# What needs to be done:
The material below must be retyped in full, with every line kept exactly as it is.
[[ Available data, beginning ]]
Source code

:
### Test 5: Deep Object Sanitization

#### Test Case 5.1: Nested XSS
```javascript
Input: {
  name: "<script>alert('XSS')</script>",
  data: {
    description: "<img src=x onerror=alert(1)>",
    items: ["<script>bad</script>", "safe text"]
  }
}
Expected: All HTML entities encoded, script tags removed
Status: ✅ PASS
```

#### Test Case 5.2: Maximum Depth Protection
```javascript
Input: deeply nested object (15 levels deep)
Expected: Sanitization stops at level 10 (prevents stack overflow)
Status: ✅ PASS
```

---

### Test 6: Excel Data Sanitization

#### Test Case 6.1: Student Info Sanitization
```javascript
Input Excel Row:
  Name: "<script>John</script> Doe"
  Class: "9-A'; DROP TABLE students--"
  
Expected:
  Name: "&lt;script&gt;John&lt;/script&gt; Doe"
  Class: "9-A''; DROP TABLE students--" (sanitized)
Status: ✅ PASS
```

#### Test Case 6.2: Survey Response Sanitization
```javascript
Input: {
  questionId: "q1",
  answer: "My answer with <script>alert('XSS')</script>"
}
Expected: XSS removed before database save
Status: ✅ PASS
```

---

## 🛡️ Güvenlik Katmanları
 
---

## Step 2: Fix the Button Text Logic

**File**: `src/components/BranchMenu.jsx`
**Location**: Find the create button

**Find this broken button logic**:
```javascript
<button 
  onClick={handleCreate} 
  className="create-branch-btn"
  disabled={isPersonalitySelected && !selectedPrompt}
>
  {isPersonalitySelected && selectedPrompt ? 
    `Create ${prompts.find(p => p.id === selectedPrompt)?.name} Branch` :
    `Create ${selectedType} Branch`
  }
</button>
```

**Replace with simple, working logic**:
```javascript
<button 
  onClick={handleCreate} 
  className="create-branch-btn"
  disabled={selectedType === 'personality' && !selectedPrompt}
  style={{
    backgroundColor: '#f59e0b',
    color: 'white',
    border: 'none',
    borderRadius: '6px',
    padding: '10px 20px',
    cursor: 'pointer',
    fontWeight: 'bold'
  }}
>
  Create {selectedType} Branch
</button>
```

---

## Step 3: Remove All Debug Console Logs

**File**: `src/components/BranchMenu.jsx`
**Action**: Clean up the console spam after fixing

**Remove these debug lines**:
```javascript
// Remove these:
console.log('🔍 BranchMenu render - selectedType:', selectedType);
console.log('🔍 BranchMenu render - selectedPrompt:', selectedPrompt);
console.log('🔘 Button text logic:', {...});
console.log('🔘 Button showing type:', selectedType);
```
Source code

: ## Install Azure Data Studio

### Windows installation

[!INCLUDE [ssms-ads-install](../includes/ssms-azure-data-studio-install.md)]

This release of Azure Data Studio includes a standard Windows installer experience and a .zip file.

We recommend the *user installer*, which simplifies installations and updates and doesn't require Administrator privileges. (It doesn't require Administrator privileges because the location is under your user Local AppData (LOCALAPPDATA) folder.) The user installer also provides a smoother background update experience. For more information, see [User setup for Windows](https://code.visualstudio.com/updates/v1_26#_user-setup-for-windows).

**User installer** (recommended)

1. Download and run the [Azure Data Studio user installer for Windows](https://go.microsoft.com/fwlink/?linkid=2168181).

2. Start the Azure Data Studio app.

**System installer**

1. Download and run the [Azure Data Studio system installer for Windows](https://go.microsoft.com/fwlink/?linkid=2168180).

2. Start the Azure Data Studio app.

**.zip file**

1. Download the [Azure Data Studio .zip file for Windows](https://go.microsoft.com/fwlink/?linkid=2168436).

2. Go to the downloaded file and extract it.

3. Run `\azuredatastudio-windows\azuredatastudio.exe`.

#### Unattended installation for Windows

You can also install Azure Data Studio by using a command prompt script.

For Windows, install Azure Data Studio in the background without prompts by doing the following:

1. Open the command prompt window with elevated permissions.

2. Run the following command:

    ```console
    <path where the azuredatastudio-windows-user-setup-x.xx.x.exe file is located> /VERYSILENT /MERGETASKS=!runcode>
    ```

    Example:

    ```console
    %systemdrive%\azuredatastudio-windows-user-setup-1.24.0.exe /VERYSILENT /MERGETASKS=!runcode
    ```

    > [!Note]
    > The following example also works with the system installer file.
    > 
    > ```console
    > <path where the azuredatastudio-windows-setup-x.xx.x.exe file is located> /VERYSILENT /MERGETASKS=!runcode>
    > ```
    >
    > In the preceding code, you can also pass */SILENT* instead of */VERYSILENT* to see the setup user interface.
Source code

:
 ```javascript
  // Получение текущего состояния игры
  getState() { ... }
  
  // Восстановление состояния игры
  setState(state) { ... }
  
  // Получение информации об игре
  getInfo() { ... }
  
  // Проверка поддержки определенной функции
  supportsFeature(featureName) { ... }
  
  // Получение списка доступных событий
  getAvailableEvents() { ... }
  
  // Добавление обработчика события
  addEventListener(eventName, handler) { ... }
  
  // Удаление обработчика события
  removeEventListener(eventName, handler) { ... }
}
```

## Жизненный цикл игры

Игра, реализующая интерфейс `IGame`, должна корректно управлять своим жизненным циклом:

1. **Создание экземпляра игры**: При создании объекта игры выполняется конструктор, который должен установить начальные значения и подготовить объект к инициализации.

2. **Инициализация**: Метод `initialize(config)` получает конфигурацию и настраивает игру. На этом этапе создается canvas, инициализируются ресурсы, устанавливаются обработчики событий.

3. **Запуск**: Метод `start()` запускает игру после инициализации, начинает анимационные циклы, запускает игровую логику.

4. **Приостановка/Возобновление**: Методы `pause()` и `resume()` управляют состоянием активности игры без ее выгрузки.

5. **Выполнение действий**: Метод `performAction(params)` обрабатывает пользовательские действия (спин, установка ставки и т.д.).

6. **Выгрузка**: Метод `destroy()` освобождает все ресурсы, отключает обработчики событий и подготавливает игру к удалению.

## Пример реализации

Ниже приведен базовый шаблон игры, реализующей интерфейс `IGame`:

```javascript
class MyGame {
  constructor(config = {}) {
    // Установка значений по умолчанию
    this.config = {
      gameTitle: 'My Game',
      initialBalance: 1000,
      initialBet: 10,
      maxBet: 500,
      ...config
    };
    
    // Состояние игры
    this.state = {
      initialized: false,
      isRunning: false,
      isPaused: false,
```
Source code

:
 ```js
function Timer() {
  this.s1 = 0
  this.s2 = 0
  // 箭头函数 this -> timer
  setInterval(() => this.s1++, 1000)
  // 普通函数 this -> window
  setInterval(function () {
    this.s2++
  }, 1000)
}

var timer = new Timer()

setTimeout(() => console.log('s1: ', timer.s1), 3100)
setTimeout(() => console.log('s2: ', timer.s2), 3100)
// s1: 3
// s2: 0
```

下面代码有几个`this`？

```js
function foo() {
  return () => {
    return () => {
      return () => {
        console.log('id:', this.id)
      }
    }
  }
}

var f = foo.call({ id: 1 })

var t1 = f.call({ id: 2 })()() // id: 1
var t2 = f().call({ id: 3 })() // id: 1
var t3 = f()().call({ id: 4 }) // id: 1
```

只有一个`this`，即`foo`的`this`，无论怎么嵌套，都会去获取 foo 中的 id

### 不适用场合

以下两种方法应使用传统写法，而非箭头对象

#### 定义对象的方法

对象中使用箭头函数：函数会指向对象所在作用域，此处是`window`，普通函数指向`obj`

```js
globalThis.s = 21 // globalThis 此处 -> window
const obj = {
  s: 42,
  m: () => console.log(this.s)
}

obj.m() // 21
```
[[ Available data, end ]]
# Response box:
Source code

:
### Test 5: Deep Object Sanitization

#### Test Case 5.1: Nested XSS
```javascript
Input: {
  name: "<script>alert('XSS')</script>",
  data: {
    description: "<img src=x onerror=alert(1)>",
    items: ["<script>bad</script>", "safe text"]
  }
}
Expected: All HTML entities encoded, script tags removed
Status: ✅ PASS
```

#### Test Case 5.2: Maximum Depth Protection
```javascript
Input: deeply nested object (15 levels deep)
Expected: Sanitization stops at level 10 (prevents stack overflow)
Status: ✅ PASS
```

---

### Test 6: Excel Data Sanitization

#### Test Case 6.1: Student Info Sanitization
```javascript
Input Excel Row:
  Name: "<script>John</script> Doe"
  Class: "9-A'; DROP TABLE students--"
  
Expected:
  Name: "&lt;script&gt;John&lt;/script&gt; Doe"
  Class: "9-A''; DROP TABLE students--" (sanitized)
Status: ✅ PASS
```

#### Test Case 6.2: Survey Response Sanitization
```javascript
Input: {
  questionId: "q1",
  answer: "My answer with <script>alert('XSS')</script>"
}
Expected: XSS removed before database save
Status: ✅ PASS
```

---

## 🛡️ Güvenlik Katmanları
 
---

## Step 2: Fix the Button Text Logic

**File**: `src/components/BranchMenu.jsx`
**Location**: Find the create button

**Find this broken button logic**:
```javascript
<button 
  onClick={handleCreate} 
  className="create-branch-btn"
  disabled={isPersonalitySelected && !selectedPrompt}
>
  {isPersonalitySelected && selectedPrompt ? 
    `Create ${prompts.find(p => p.id === selectedPrompt)?.name} Branch` :
    `Create ${selectedType} Branch`
  }
</button>
```

**Replace with simple, working logic**:
```javascript
<button 
  onClick={handleCreate} 
  className="create-branch-btn"
  disabled={selectedType === 'personality' && !selectedPrompt}
  style={{
    backgroundColor: '#f59e0b',
    color: 'white',
    border: 'none',
    borderRadius: '6px',
    padding: '10px 20px',
    cursor: 'pointer',
    fontWeight: 'bold'
  }}
>
  Create {selectedType} Branch
</button>
```

---

## Step 3: Remove All Debug Console Logs

**File**: `src/components/BranchMenu.jsx`
**Action**: Clean up the console spam after fixing

**Remove these debug lines**:
```javascript
// Remove these:
console.log('🔍 BranchMenu render - selectedType:', selectedType);
console.log('🔍 BranchMenu render - selectedPrompt:', selectedPrompt);
console.log('🔘 Button text logic:', {...});
console.log('🔘 Button showing type:', selectedType);
```
Source code

: ## Install Azure Data Studio

### Windows installation

[!INCLUDE [ssms-ads-install](../includes/ssms-azure-data-studio-install.md)]

This release of Azure Data Studio includes a standard Windows installer experience and a .zip file.

We recommend the *user installer*, which simplifies installations and updates and doesn't require Administrator privileges. (It doesn't require Administrator privileges because the location is under your user Local AppData (LOCALAPPDATA) folder.) The user installer also provides a smoother background update experience. For more information, see [User setup for Windows](https://code.visualstudio.com/updates/v1_26#_user-setup-for-windows).

**User installer** (recommended)

1. Download and run the [Azure Data Studio user installer for Windows](https://go.microsoft.com/fwlink/?linkid=2168181).

2. Start the Azure Data Studio app.

**System installer**

1. Download and run the [Azure Data Studio system installer for Windows](https://go.microsoft.com/fwlink/?linkid=2168180).

2. Start the Azure Data Studio app.

**.zip file**

1. Download the [Azure Data Studio .zip file for Windows](https://go.microsoft.com/fwlink/?linkid=2168436).

2. Go to the downloaded file and extract it.

3. Run `\azuredatastudio-windows\azuredatastudio.exe`.

#### Unattended installation for Windows

You can also install Azure Data Studio by using a command prompt script.

For Windows, install Azure Data Studio in the background without prompts by doing the following:

1. Open the command prompt window with elevated permissions.

2. Run the following command:

    ```console
    <path where the azuredatastudio-windows-user-setup-x.xx.x.exe file is located> /VERYSILENT /MERGETASKS=!runcode>
    ```

    Example:

    ```console
    %systemdrive%\azuredatastudio-windows-user-setup-1.24.0.exe /VERYSILENT /MERGETASKS=!runcode
    ```

    > [!Note]
    > The following example also works with the system installer file.
    > 
    > ```console
    > <path where the azuredatastudio-windows-setup-x.xx.x.exe file is located> /VERYSILENT /MERGETASKS=!runcode>
    > ```
    >
    > In the preceding code, you can also pass */SILENT* instead of */VERYSILENT* to see the setup user interface.
Source code

:
 ```javascript
  // Получение текущего состояния игры
  getState() { ... }
  
  // Восстановление состояния игры
  setState(state) { ... }
  
  // Получение информации об игре
  getInfo() { ... }
  
  // Проверка поддержки определенной функции
  supportsFeature(featureName) { ... }
  
  // Получение списка доступных событий
  getAvailableEvents() { ... }
  
  // Добавление обработчика события
  addEventListener(eventName, handler) { ... }
  
  // Удаление обработчика события
  removeEventListener(eventName, handler) { ... }
}
```

## Жизненный цикл игры

Игра, реализующая интерфейс `IGame`, должна корректно управлять своим жизненным циклом:

1. **Создание экземпляра игры**: При создании объекта игры выполняется конструктор, который должен установить начальные значения и подготовить объект к инициализации.

2. **Инициализация**: Метод `initialize(config)` получает конфигурацию и настраивает игру. На этом этапе создается canvas, инициализируются ресурсы, устанавливаются обработчики событий.

3. **Запуск**: Метод `start()` запускает игру после инициализации, начинает анимационные циклы, запускает игровую логику.

4. **Приостановка/Возобновление**: Методы `pause()` и `resume()` управляют состоянием активности игры без ее выгрузки.

5. **Выполнение действий**: Метод `performAction(params)` обрабатывает пользовательские действия (спин, установка ставки и т.д.).

6. **Выгрузка**: Метод `destroy()` освобождает все ресурсы, отключает обработчики событий и подготавливает игру к удалению.

## Пример реализации

Ниже приведен базовый шаблон игры, реализующей интерфейс `IGame`:

```javascript
class MyGame {
  constructor(config = {}) {
    // Установка значений по умолчанию
    this.config = {
      gameTitle: 'My Game',
      initialBalance: 1000,
      initialBet: 10,
      maxBet: 500,
      ...config
    };
    
    // Состояние игры
    this.state = {
      initialized: false,
      isRunning: false,
      isPaused: false,
```
Source code

:
 ```js
function Timer() {
  this.s1 = 0
  this.s2 = 0
  // 箭头函数 this -> timer
  setInterval(() => this.s1++, 1000)
  // 普通函数 this -> window
  setInterval(function () {
    this.s2++
  }, 1000)
}

var timer = new Timer()

setTimeout(() => console.log('s1: ', timer.s1), 3100)
setTimeout(() => console.log('s2: ', timer.s2), 3100)
// s1: 3
// s2: 0
```

下面代码有几个`this`？

```js
function foo() {
  return () => {
    return () => {
      return () => {
        console.log('id:', this.id)
      }
    }
  }
}

var f = foo.call({ id: 1 })

var t1 = f.call({ id: 2 })()() // id: 1
var t2 = f().call({ id: 3 })() // id: 1
var t3 = f()().call({ id: 4 }) // id: 1
```

只有一个`this`，即`foo`的`this`，无论怎么嵌套，都会去获取 foo 中的 id

### 不适用场合

以下两种方法应使用传统写法，而非箭头对象

#### 定义对象的方法

对象中使用箭头函数：函数会指向对象所在作用域，此处是`window`，普通函数指向`obj`

```js
globalThis.s = 21 // globalThis 此处 -> window
const obj = {
  s: 42,
  m: () => console.log(this.s)
}

obj.m() // 21
```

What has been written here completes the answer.